1938 yılına gelindiğinde Bedri Rahmi, Ses Dergisi’nin yazarları arasına katılır. Bu dergide sadece yazıları ve şiirleri değil resimleri ve desenleri de yayınlanmaya başlar. 1941 yılında ilk şiir kitabı Yaradana Mektuplar yayınlanır. Tıpkı resimlerinde olduğu gibi şiirlerinde de halk sanatından seçtiği motifleri büyük bir ustalıkla kullanır. Eyüboğlu, mimar ve sanatçıların iş birliği içinde olması gerektiğine inanır. Bu nedenle zamanla duvar resimlerine ilgi duymaya başlar. İlk duvar resmini ise 1943 yılında Ortaköy Lido Yüzme Havuzu için yapar.
Bedri Rahmi Eyüboğlu 1950 yılında Ankara Üniversitesi’nde 150 resimden oluşan Retrospektif sergisi düzenler. Aynı yıl Kariye Camii’nin düzenlemesini yaparak Bizans mozaiklerine ilgi duymaya başlar. Bu sırada düzenli olarak el yazması eserler üretmeye devam eder. 1953 yılında bu yazmalar Philadelphia Print Club’da sergilenir. Time dergisi Bedri Rahmi’nin büyüleyici güzellikteki yazma ve baskılarına tam iki renkli sayfa ayırır.

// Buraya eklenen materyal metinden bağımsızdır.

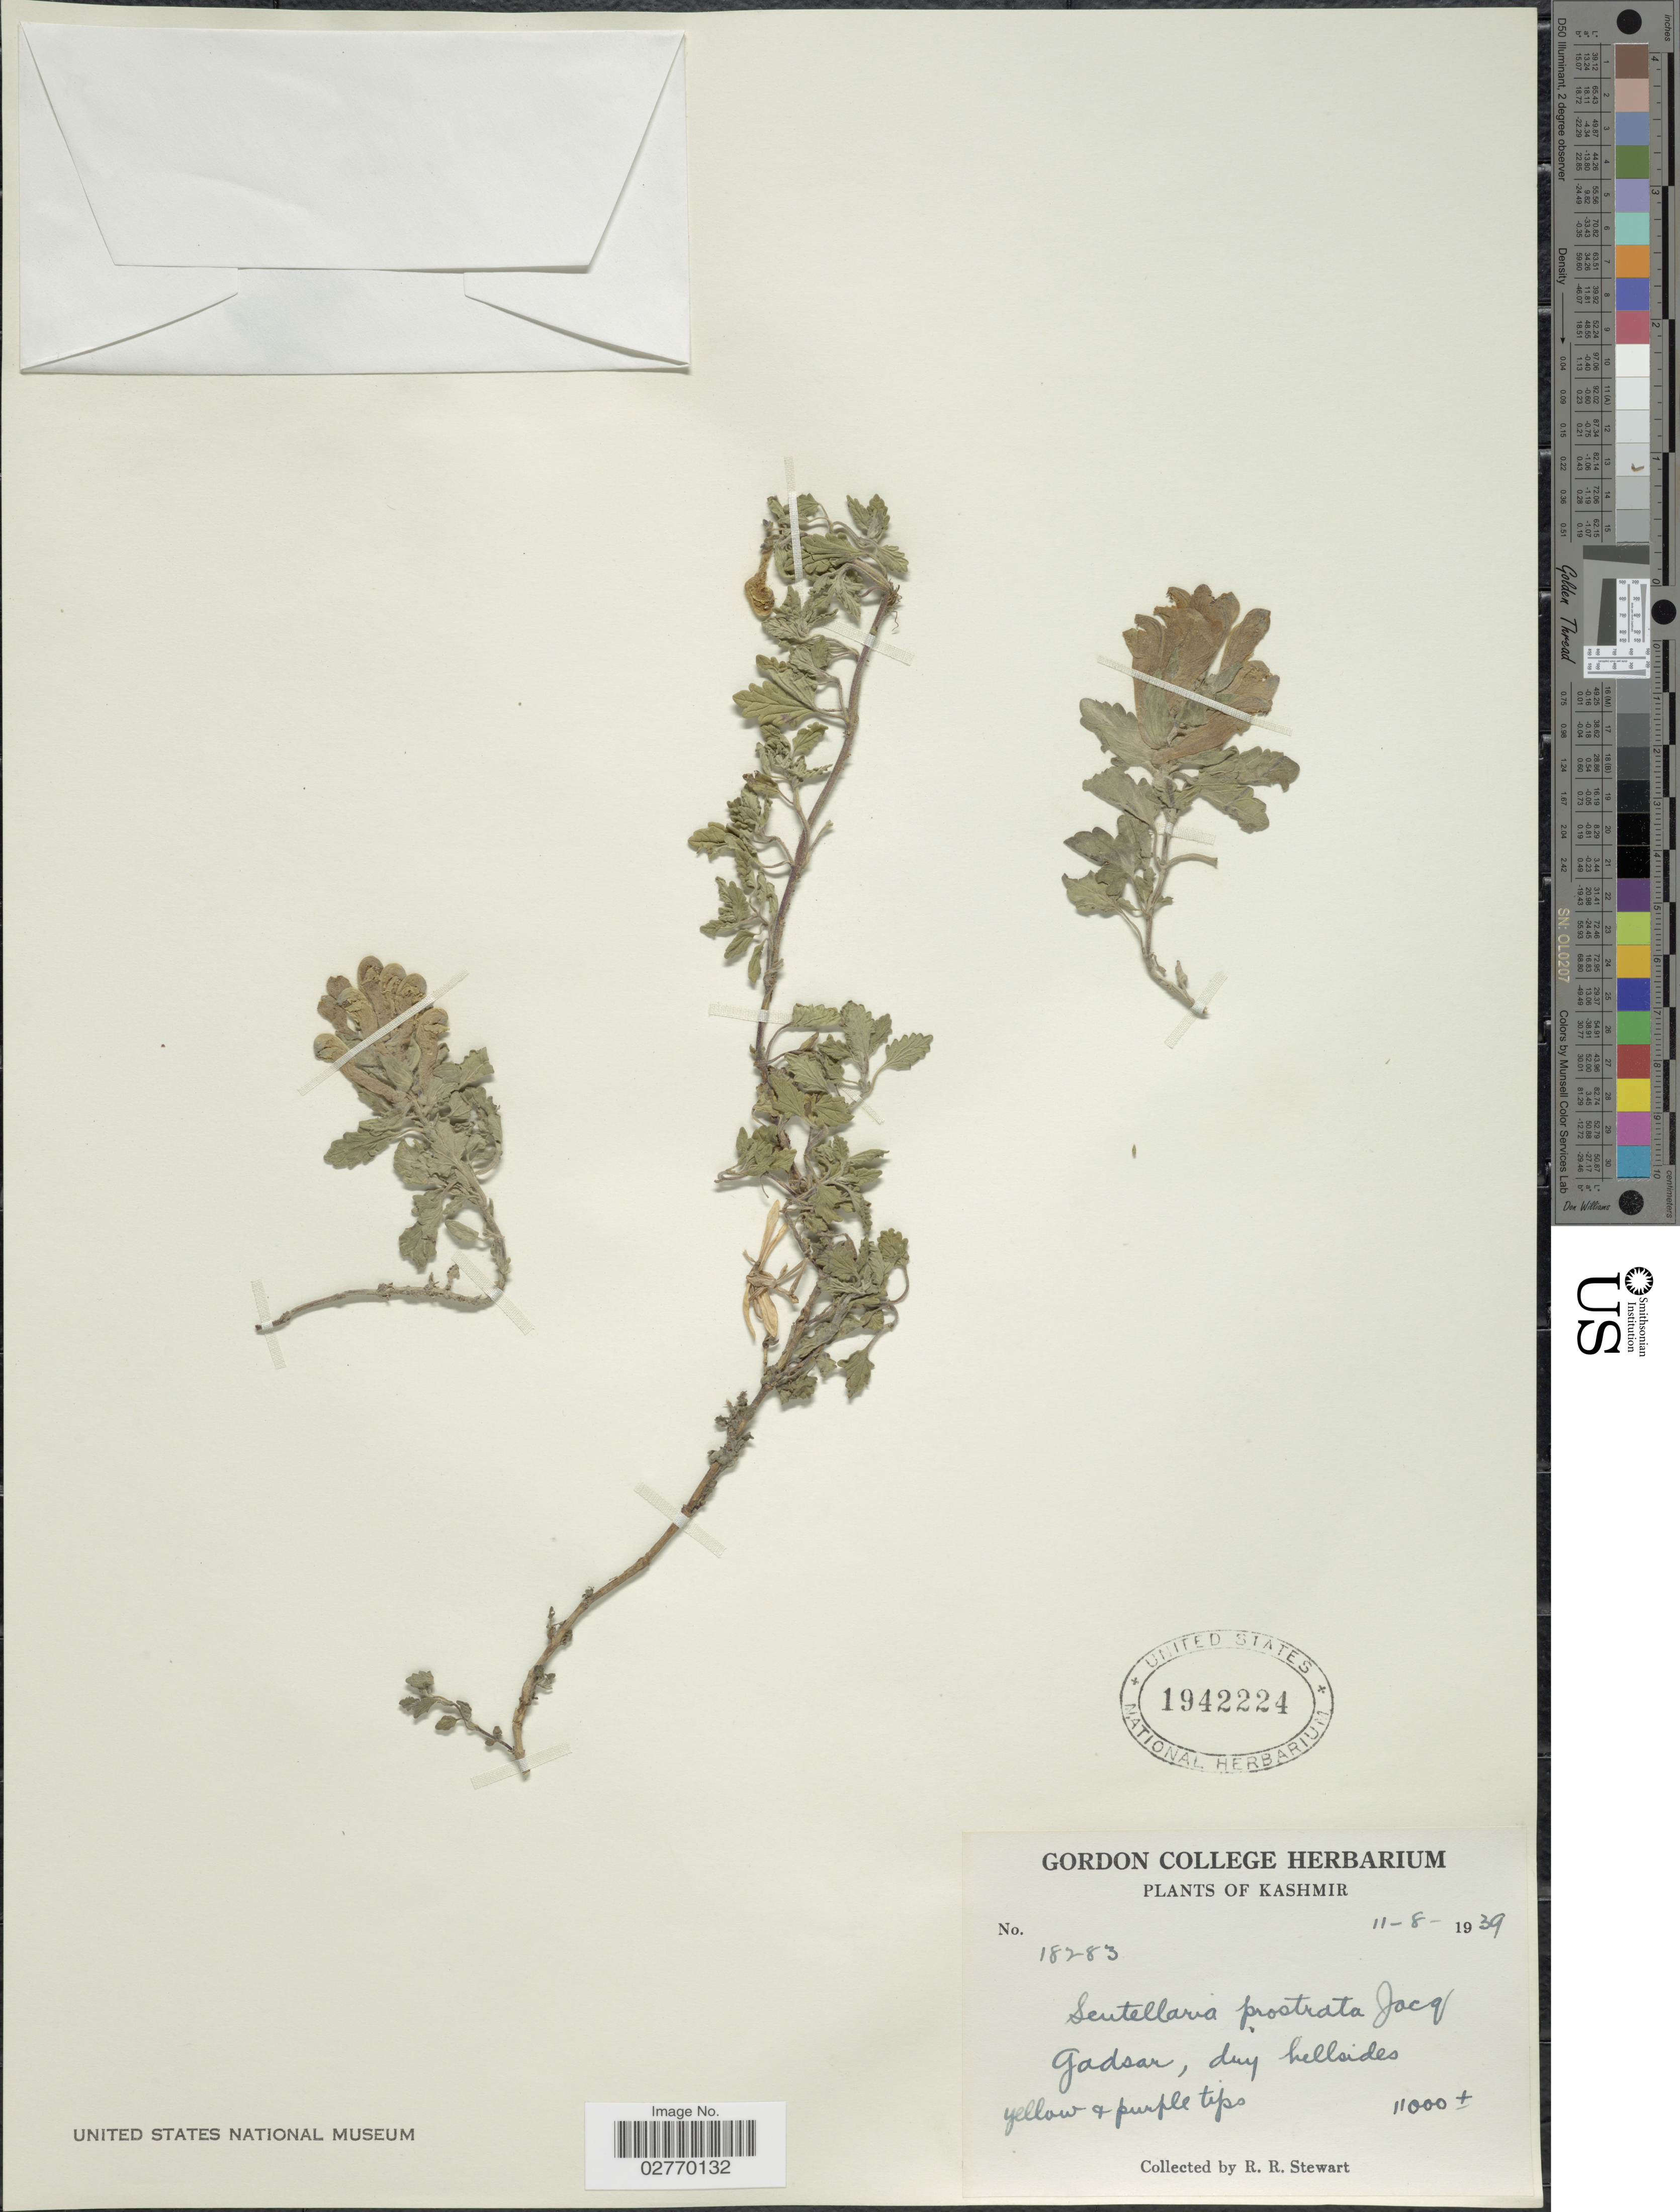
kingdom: Plantae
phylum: Tracheophyta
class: Magnoliopsida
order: Lamiales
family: Lamiaceae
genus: Scutellaria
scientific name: Scutellaria prostrata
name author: Jacquem. ex Benth.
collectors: R. R. Stewart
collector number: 18283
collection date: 1939-08-11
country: India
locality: Kashmir, Gadsar.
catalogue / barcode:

Bedri Rahmi tam bir sanat insanıdır. Resim alanında büyük başarılar kazandığı sıralarda yazma tutkusundan da hiçbir zaman vazgeçmez. Yeni Sabah ve Cumhuriyet gazetelerinde gündeme ve sanata dair yazılar yayınlar. 1953 yılında üçüncü şiir kitabı Tuz, 1956 yılında ise Canım Anadolu isimli kitabı yayınlanır.
1960’lı yıllar boyunca resim alanındaki çalışmalarını daha çok büyük mozaikler yaparak sürdürür. İstanbul’un simge yapılarına mozaik yapmakla birlikte, yurtdışındaki mozaikleriyle de adından söz ettirir. 1961 yılında Rockfeller Bursu’yla Amerika’ya gider. Burada Kaliforniya Üniversitesi’nde iki yıl profesör olarak çalışır. Amerika’da bulunduğu sırada New York Modern Sanatlar Müzesi, Bedri Rahmi’nin pek çok eserini satın alır.
Bedri Rahmi 1975 yılında Pankreas kanseri nedeniyle hayata gözlerini yumduğunda ardında çok değerli eserler bırakmıştır. Hiçbir sanat akımına bağlı kalmadığı gibi sanatın neredeyse her alanında da eserler üretmiştir. Ölümünden sonra Bedri Rahmi adına pek çok sergi düzenlenmiştir. Sanatçının belgesel filmleri çekildi. 2009 yılında ise, İskilip’te Bedri Rahmi adına bir müze açılmıştır.